A hybrid business model is one that combines elements of two or more different business models. This can involve combining elements of different economic systems, such as aspects of a for-profit model with a non-profit model. It can also involve combining different types of revenue generation, such as using a combination of sales, subscriptions, and advertising to generate income. Hybrid business models can be useful for companies that want to simultaneously pursue multiple goals, such as maximizing profits while having a positive social or environmental impact.
These hybrid business models are rather new, they started to emerge around the 2000s, even though ideas of their creation had begun to spread in the late 1980s. However, a particular type of leadership is required to direct a company committed to making social and environmental improvements through its practices and products, while it tries to achieve financial permanency.
Characteristics of a Hybrid Business Model
Multiple sources of revenue: Hybrid business models often generate income from a variety of sources, such as sales, subscriptions, advertising, grants, and donations.

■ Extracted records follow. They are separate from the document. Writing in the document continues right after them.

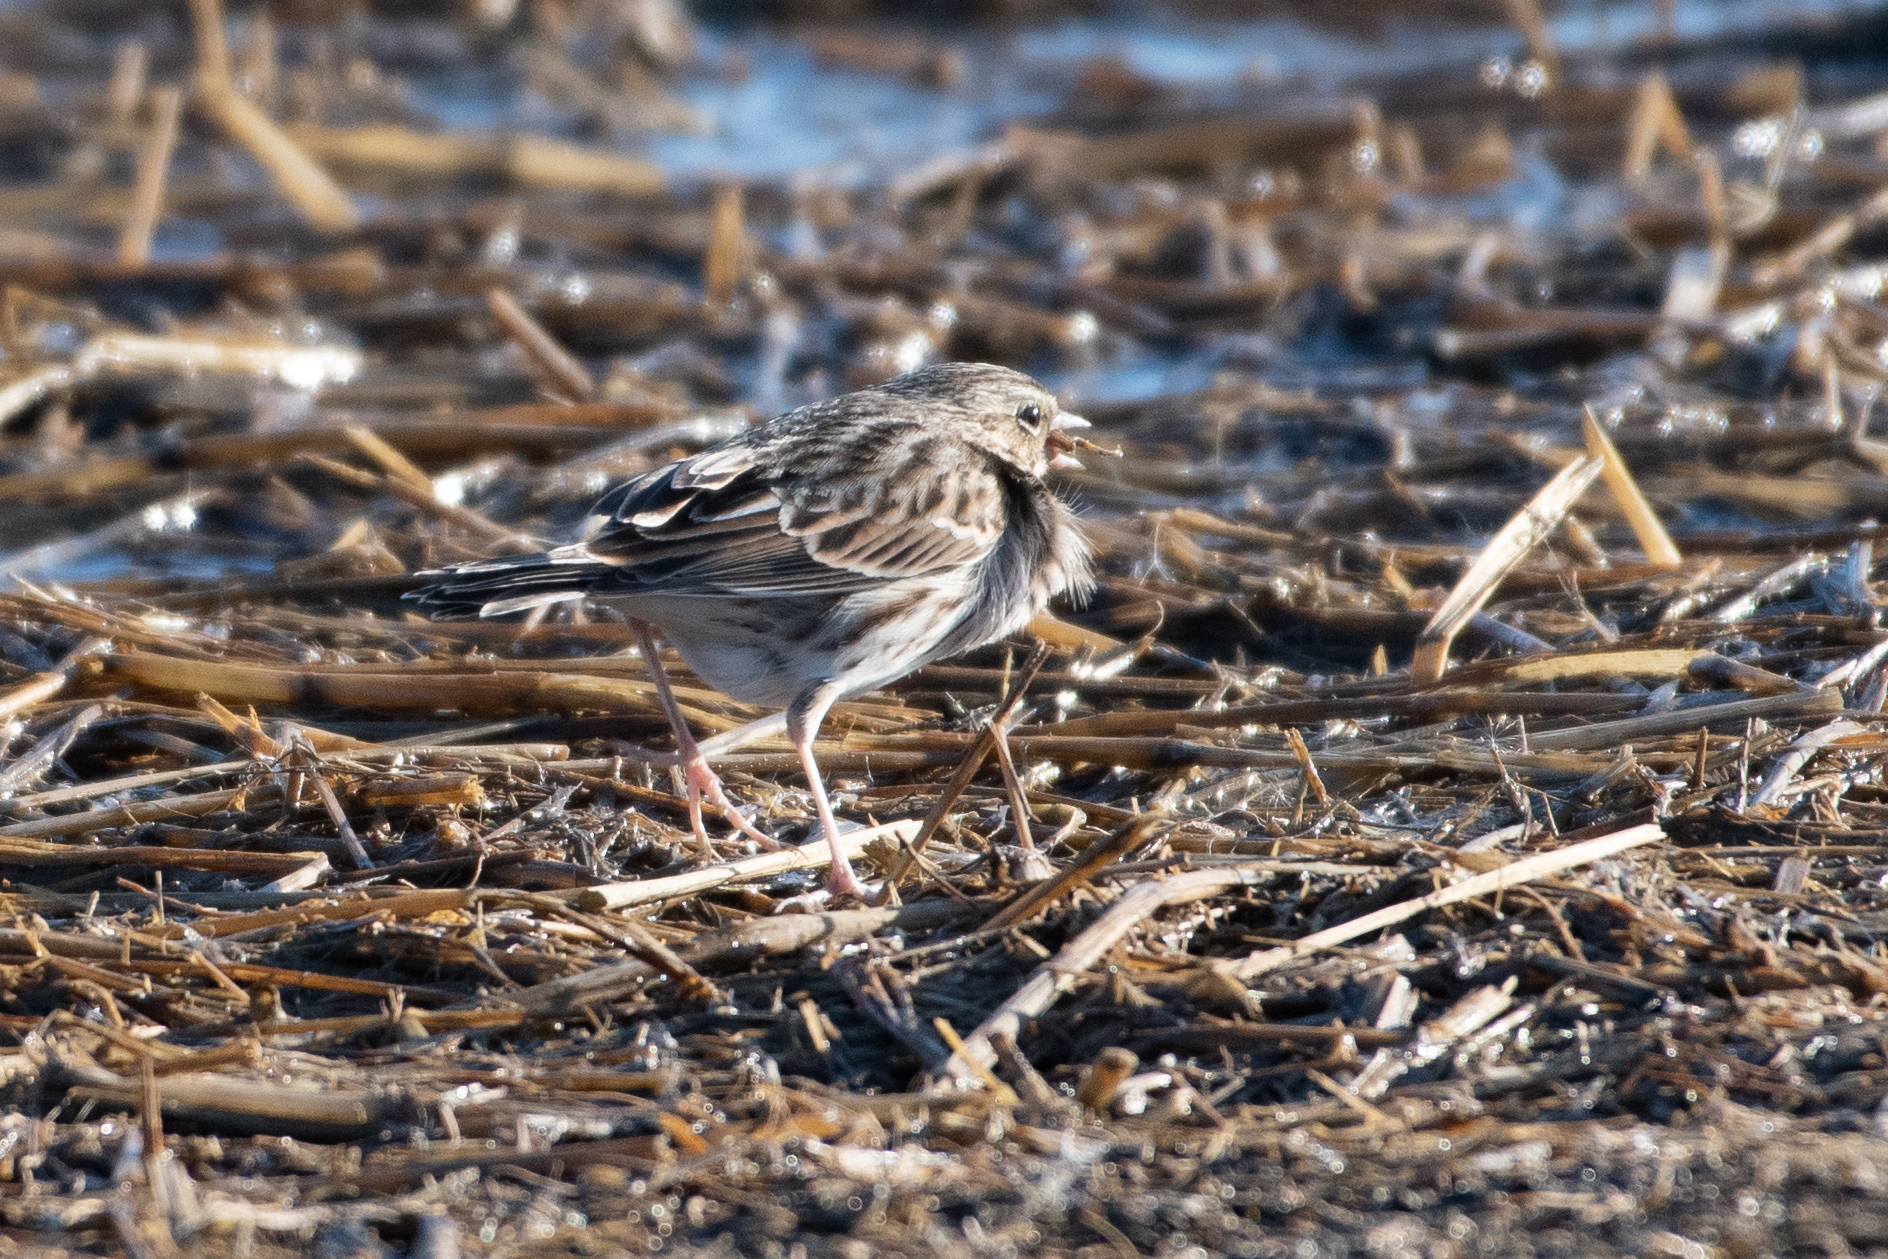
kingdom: Animalia
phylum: Chordata
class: Aves
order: Passeriformes
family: Passerellidae
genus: Passerculus
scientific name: Passerculus sandwichensis
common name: Savannah sparrow
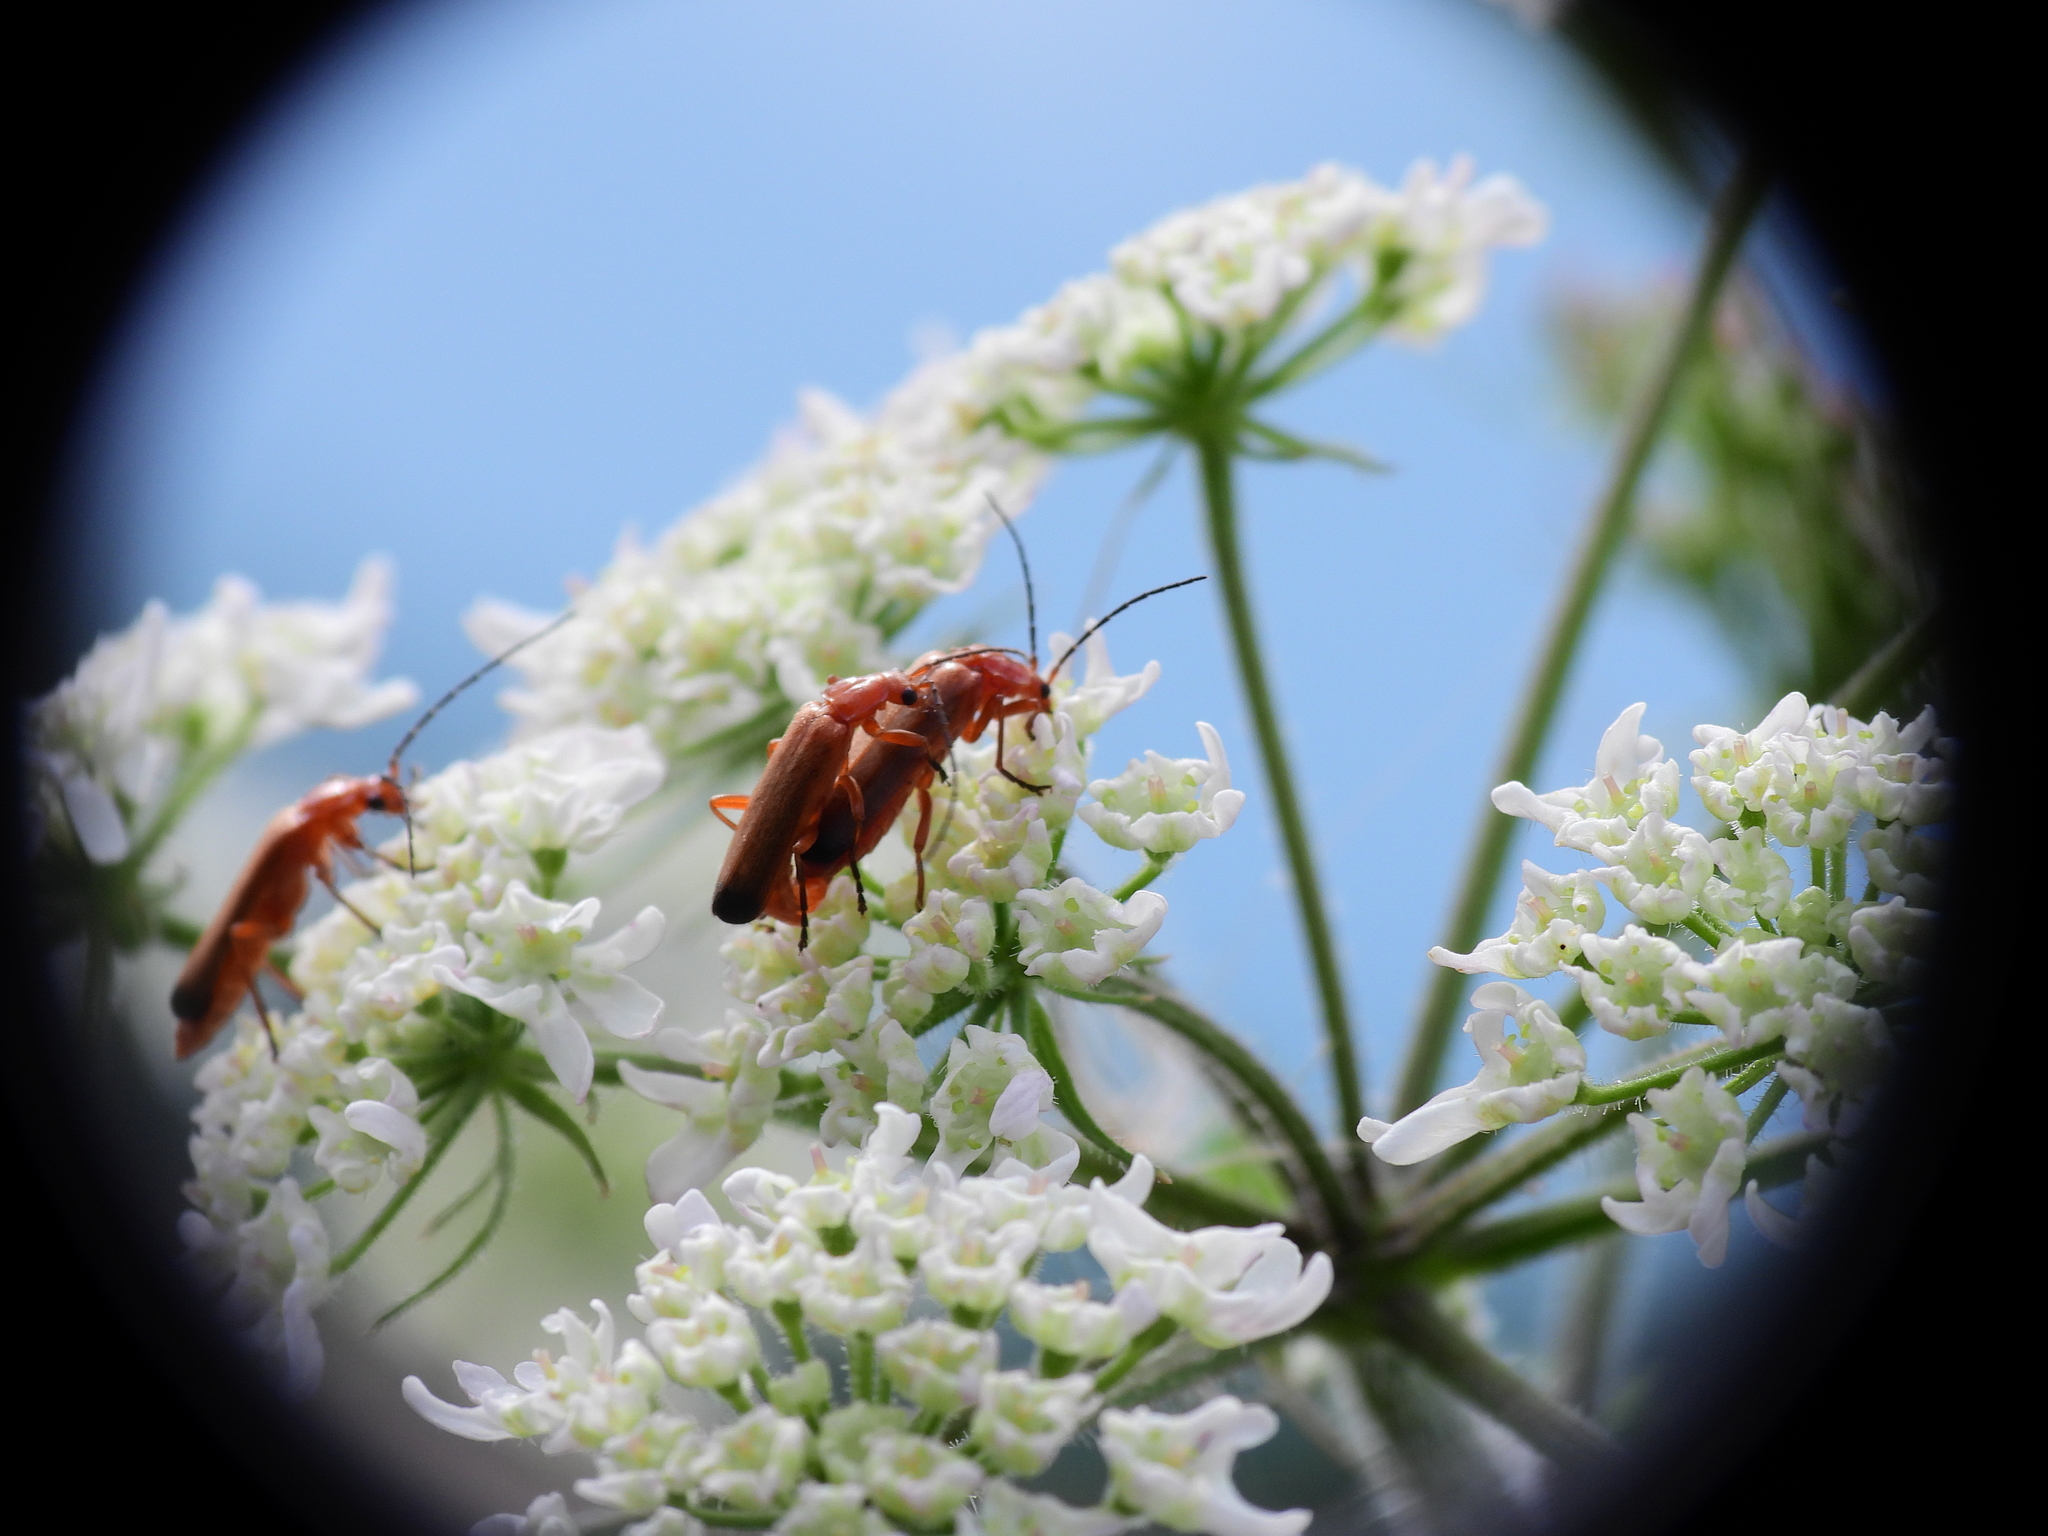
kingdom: Animalia
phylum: Arthropoda
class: Insecta
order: Coleoptera
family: Cantharidae
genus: Rhagonycha
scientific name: Rhagonycha fulva
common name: Common red soldier beetle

Dual objectives: Hybrid business models often pursue multiple goals simultaneously, such as maximizing profits while also having a positive social or environmental impact.
Stakeholder focus: Hybrid business models often consider the needs and interests of a wide range of stakeholders, including customers, employees, shareholders, and the wider community.
Flexibility: Hybrid business models can be flexible and adaptable, allowing organizations to respond to changing market conditions and customer needs.
Innovation: Hybrid business models can encourage innovation, allowing organizations to think creatively about achieving their goals and pursuing new opportunities.
Collaboration: Hybrid business models can involve collaboration with a range of partners, such as other organizations, governments, and investors, to achieve their objectives.
Examples of Hybrid Organizations
Community Development Financial Institutions (CDFIs): These organizations use a combination of traditional banking and non-profit models to provide financial services to underserved communities. CDFIs may generate revenue through interest on loans and other financial products, but they also often receive grants and donations to support their mission of promoting economic development and social justice.
Social enterprises: These organizations pursue both social and financial objectives. They may generate income through the sale of goods or services, but they also often reinvest a portion of their profits back into the community or towards achieving their social mission.
Cooperative businesses: Cooperatives are owned and controlled democratically by their members, who may be workers, consumers, or both. They may generate revenue through the sale of goods or services, but they often also operate on a non-profit basis, with any surplus revenue being distributed back to the members rather than to external shareholders.
B Corporations: B Corporations are for-profit companies certified by the non-profit B Lab to meet rigorous social and environmental performance standards, accountability, and transparency. They must consider their decisions’ impact on all stakeholders, not just shareholders.
Social and Environmental Impacts
Hybrid organizations emerge from the conviction that neither for-profit companies nor non-profit organizations address social and environmental issues in the most proper and effective way. The entrepreneurs who decide to launch businesses using a hybrid business model are part of the generation that places a higher value on social justice and the health of the environment. For such individuals, a main driver is a desire to achieve a positive impact on their social and environmental surroundings. They are conscious of the need for organizations that are not only responsible within their context but also actively engaged in improving the living conditions for every human, animal, and living being that may be affected by their activities.
As a resume, a hybrid business is driven by three fundamental organizational activities: driving positive social/environmental change as an organizational objective, creating mutually beneficial relationships with stakeholders, and interacting progressively with the market, competitors, and industry institutions.
It is important to highlight the innovative nature of the hybrid business model since it modifies the conception of the role of corporations in society: while the objective of hybrid organizations is social and environmental change, these organizations are interested in becoming competitors in the market. For some hybrid companies, their mission must be carried out as a moral imperative, but for all hybrid organizations, it is clear that adopting this strategy is both profitable and sustainable.